Family cat brings rabid bat into South Eugene home

Family cat brings rabid bat into South Eugene home

EUGENE, Ore. - A dead bat brought into a South Eugene home by a family's cat tested positive for rabies, the Lane County Public Health department said Thursday.

Only one of the family's two cats had a rabies vaccination, health officials said.

The unvaccinatedcat will have to be quarantined for 6 months or euthanized, health officials said.

The vaccinated cat will have to re-vaccinated and confined for 45 days.

"All pet owners should make certain their dogs and cats are vaccinated against rabies," said Dr. Emilio DeBess, State Public Health Veterinarian. "When our pets are protected from rabies, it provides a buffer zone of immune animals between humans and rabid wild animals, such as bats."

So far this year in Oregon, 11 bats and one fox have tested positive for rabies.

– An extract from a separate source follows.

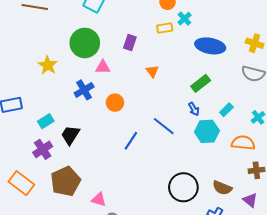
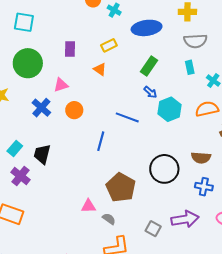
yellow rectangle: (165, 28) -> (109, 45), moved
pink triangle: (103, 67) -> (61, 85), moved
cyan rectangle: (226, 110) -> (190, 67), moved, turned -40
brown pentagon: (66, 181) -> (121, 187), moved

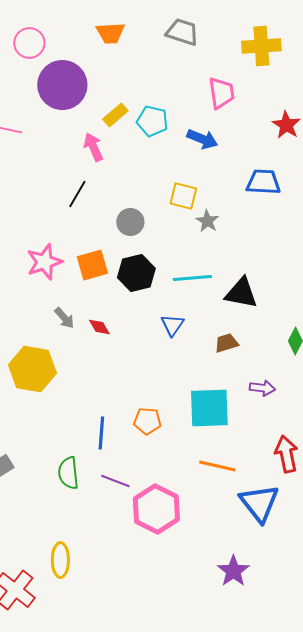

Lane County residents and veterinarians should be aware that other animals could be exposed to the rabies virus and should, therefore, be alert to potential signs of the disease, health officials said.

Rabies is a viral disease that affects the nervous system of humans and mammals.  It is almost 100 percent fatal once symptoms begin. 

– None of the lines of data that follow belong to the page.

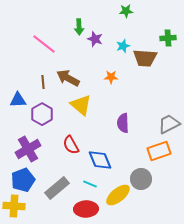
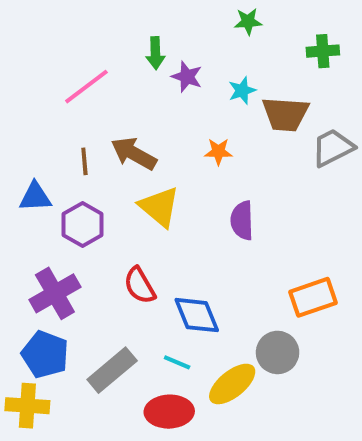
green cross: (168, 38) -> (323, 51), moved
pink line: (44, 44) -> (86, 87), turned -75
purple semicircle: (123, 123) -> (242, 220), moved
gray trapezoid: (169, 124) -> (333, 148), moved
blue pentagon: (23, 180) -> (45, 354), turned -30

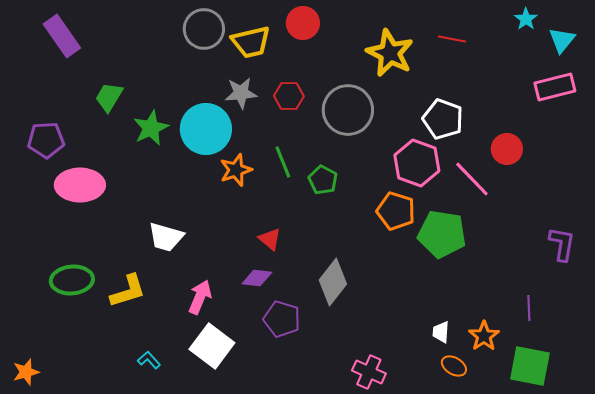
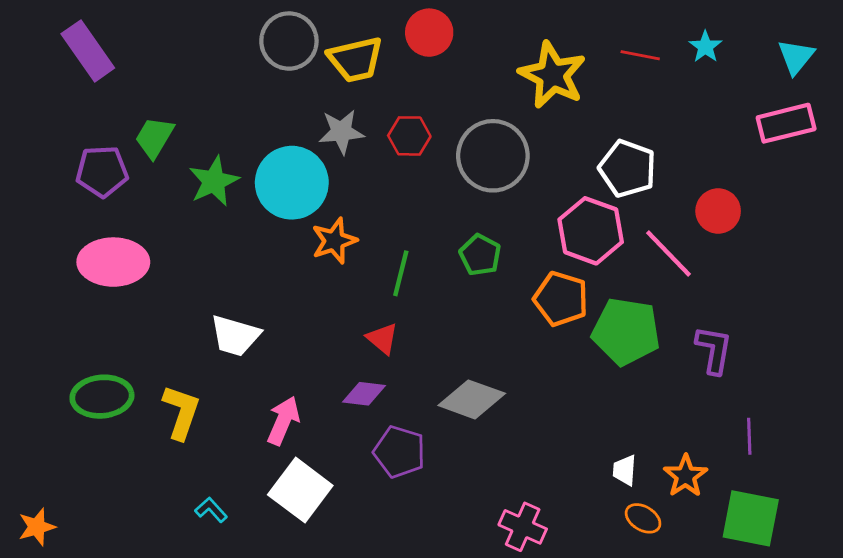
cyan star: (526, 19) -> (705, 47), moved
purple pentagon: (46, 140) -> (102, 171), moved
green line: (283, 162) -> (401, 273), moved, turned 36
green pentagon: (323, 180) -> (480, 255), moved
purple L-shape: (562, 244) -> (714, 350), moved
gray diamond: (333, 282) -> (472, 399), turned 72
yellow L-shape: (128, 291) -> (181, 412), turned -54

The virus is carried in the saliva of an infected animal; transmission can occur when that animal bites, or in rare instances, scratches another animal or person.

If bitten by a bat the wound should be immediately and thoroughly cleaned with soap and water. In addition, medical attention should be sought. 

"If you live in a wooded area and let your dogs or cat roam free, they have contact with wild animals. They come back and we don't necesarily know what that contact was, so by vaccinating your animals, you create a buffer between yourself and the wild animals," said public information officer for Lane County Health and Human Services Jason Davis.

Davis suggests that if you have animals, make sure you seal any entrances where bats can get into your home. "If you have exterior buildings like a barn or shed, make sure they're sealed as well," said Davis.

Finally, if possible, the bat should be captured and the event reported to the Lane County Public Health department.